▶ **What you should do**: Scan the records for the word "Resolvido". Copy each line that includes it.
*-*-*
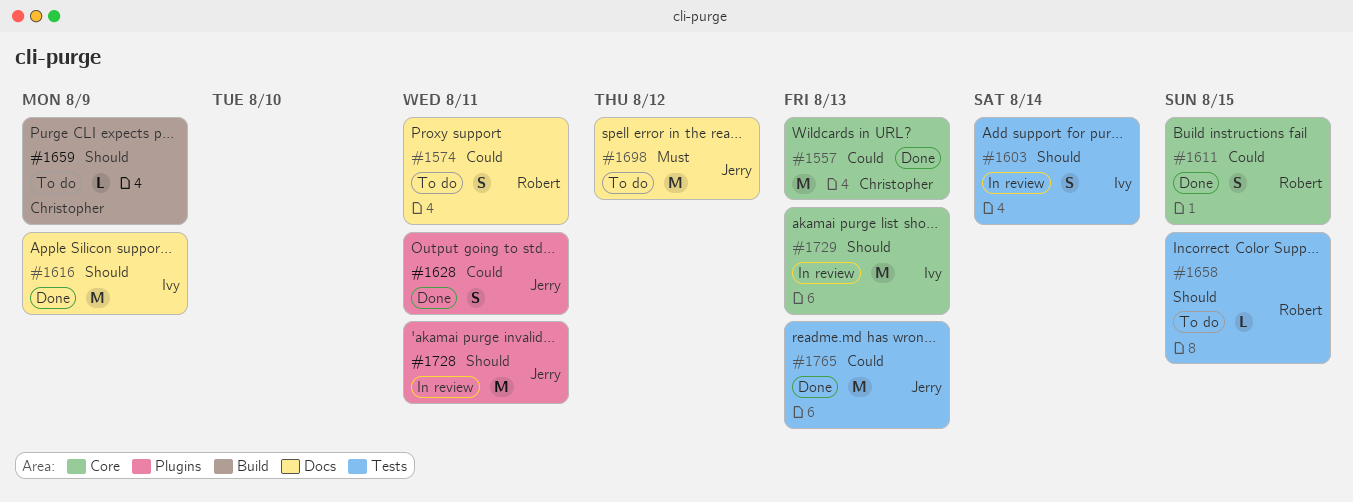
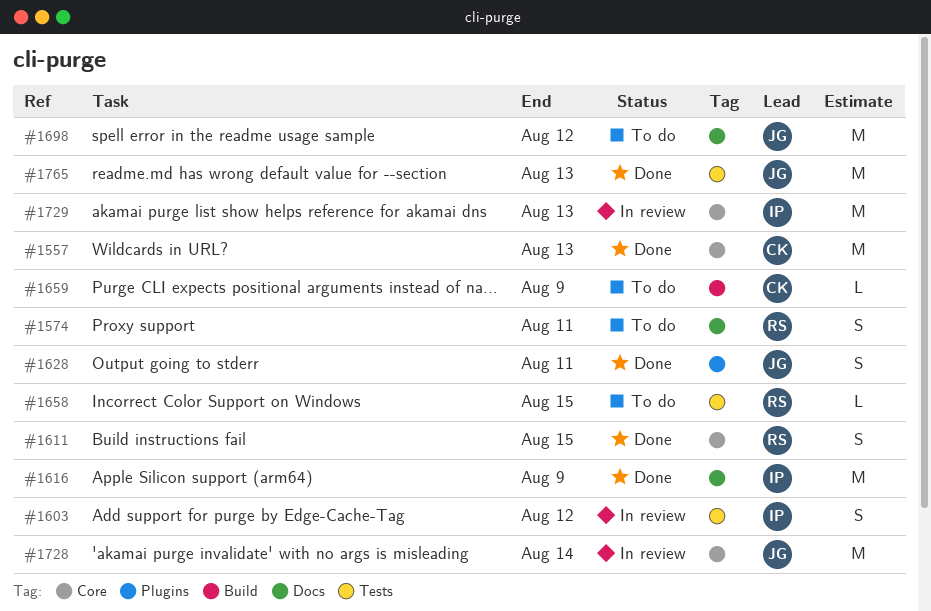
#1603, due: Aug 14 -> Aug 12
#1728, label: Plugins -> Core
#1728, due: Aug 11 -> Aug 14

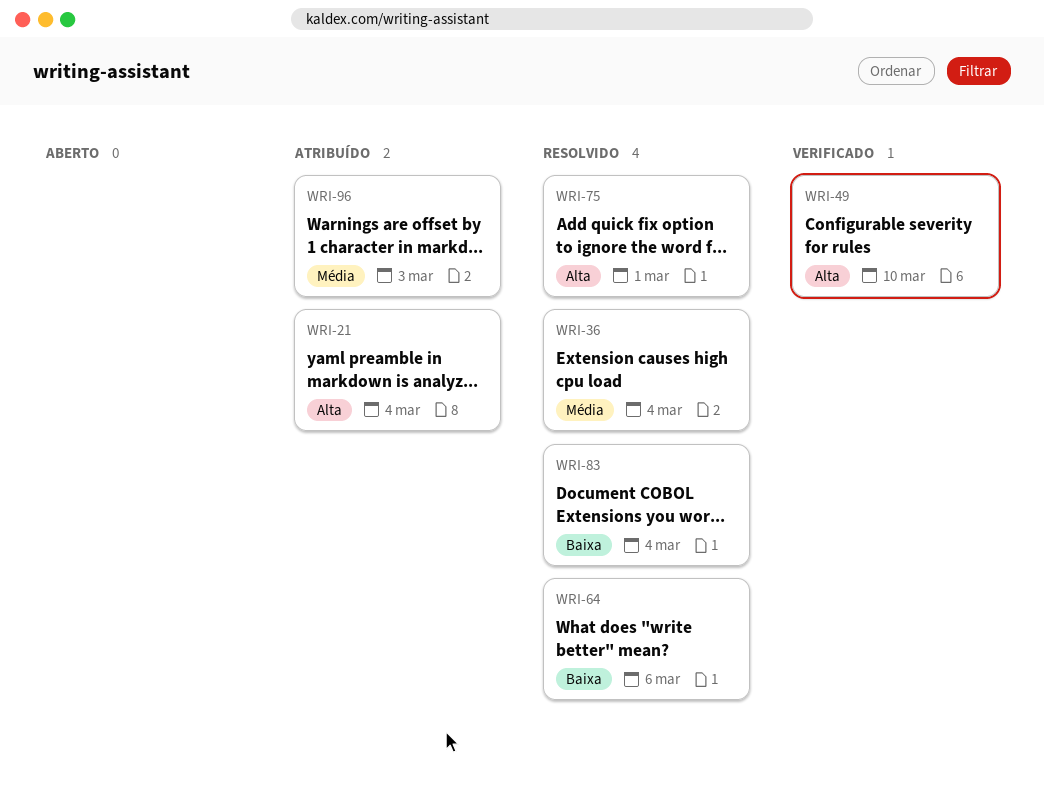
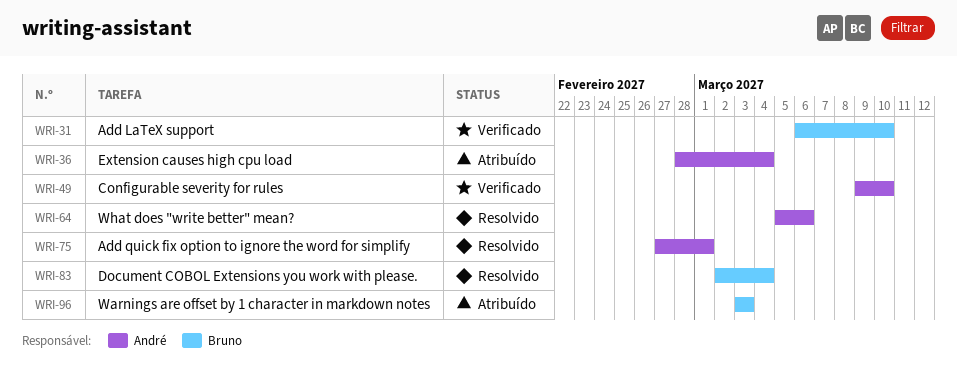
WRI-21: present -> none
WRI-31: none -> present
WRI-36, status: Resolvido -> Atribuído

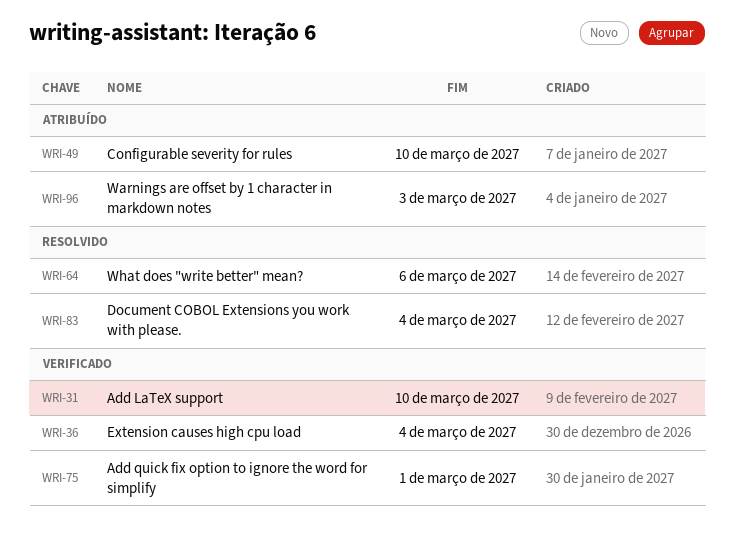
WRI-36, status: Atribuído -> Verificado
WRI-49, status: Verificado -> Atribuído
WRI-75, status: Resolvido -> Verificado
*-*-*
▶ **Answer box**:
WRI-36, status: Resolvido -> Atribuído
WRI-75, status: Resolvido -> Verificado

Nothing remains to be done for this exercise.